ISIS2

Someone had a rude awakening once that bullet passed through his head.

Suruc, Turkey (AFP) – Kurdish grocer Cuneyt Hemo remembers the moment he crossed paths with a jihadist Islamic State (IS) prisoner inside the besieged Syrian town of Kobane.

“He begged us to kill him so he could go to paradise and be rewarded,” Hemo told AFP, in a rare glimpse of life inside the town which has been fought over street by street for nearly a month.

Hemo, 33, is one of an estimated 200,000 mainly Kurdish Syrians who have fled the onslaught of Islamic State (IS) militants on Kobane to the relative safety of Turkey.

The jihadist was captured by Kurdish fighters during fierce close-quarters fighting for control of the town on the Turkish border.

He was held for a day and, according to Hemo, was ultimately killed by his captors.

“We captured him in the street,” said Hemo, dragging on a cigarette in the Turkish border town of Suruc, where along with other Kobane refugees, he has found sanctuary.

“He said he came from Azerbaijan.

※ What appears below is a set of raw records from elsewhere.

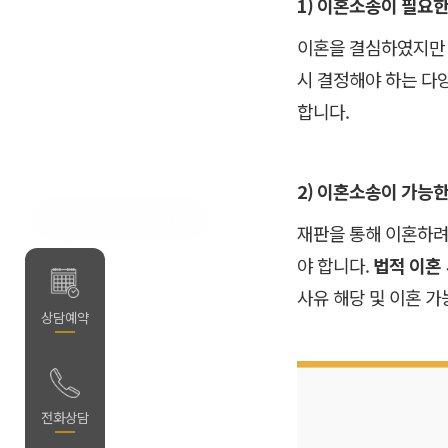
1) 이혼소송이 필요한
이혼을 결심하였지만 
시 결정해야 하는 다
합니다.
2) 이혼소송이 가능한
빠르게 상담 받으세요!
재판을 통해 이혼하려면
야 합니다.
법적 이혼
사유 해당 및 이혼 
약
상담예약
담
전화상담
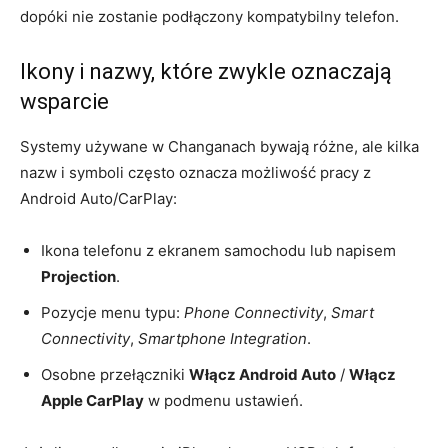
dopóki nie zostanie podłączony kompatybilny telefon.
Ikony i nazwy, które zwykle oznaczają
wsparcie
Systemy używane w Changanach bywają różne, ale kilka
nazw i symboli często oznacza możliwość pracy z
Android Auto/CarPlay:
Ikona telefonu z ekranem samochodu lub napisem
Projection
.
Pozycje menu typu:
Phone Connectivity
,
Smart
Connectivity
,
Smartphone Integration
.
Osobne przełączniki
Włącz Android Auto
/
Włącz
Apple CarPlay
w podmenu ustawień.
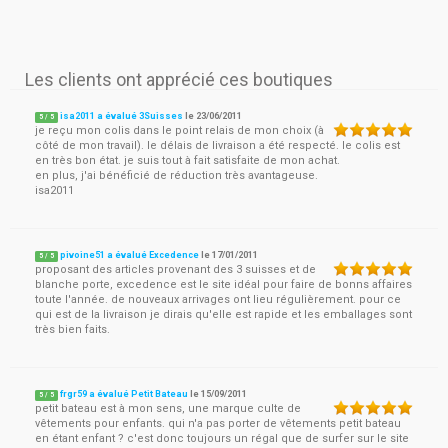
Les clients ont apprécié ces boutiques
isa2011 a évalué 3Suisses
le
23/06/2011
5
/
5
je reçu mon colis dans le point relais de mon choix (à
côté de mon travail). le délais de livraison a été respecté. le colis est
en très bon état. je suis tout à fait satisfaite de mon achat.
en plus, j'ai bénéficié de réduction très avantageuse.
isa2011
pivoine51 a évalué Excedence
le
17/01/2011
5
/
5
proposant des articles provenant des 3 suisses et de
blanche porte, excedence est le site idéal pour faire de bonns affaires
toute l'année. de nouveaux arrivages ont lieu régulièrement. pour ce
qui est de la livraison je dirais qu'elle est rapide et les emballages sont
très bien faits.
frgr59 a évalué Petit Bateau
le
15/09/2011
5
/
5
petit bateau est à mon sens, une marque culte de
vêtements pour enfants. qui n'a pas porter de vêtements petit bateau
en étant enfant ? c'est donc toujours un régal que de surfer sur le site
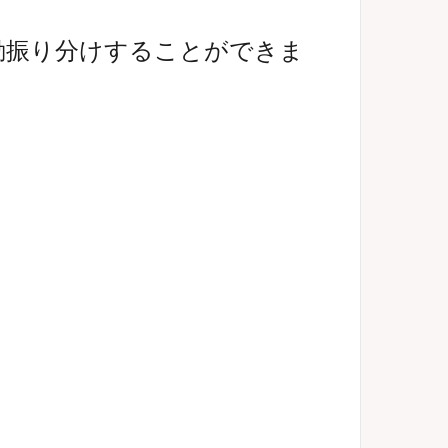
動振り分けすることができま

He was in his 20s and spoke to us in Arabic,” he added. The fighter was dressed in full camouflage gear.

The extraordinary encounter — which AFP cannot independently verify — marked a rare moment that a Kurdish civilian stood face-to-face with an IS fighter, who have been glimpsed by the outside world largely only as distant figures seen from the Turkish border.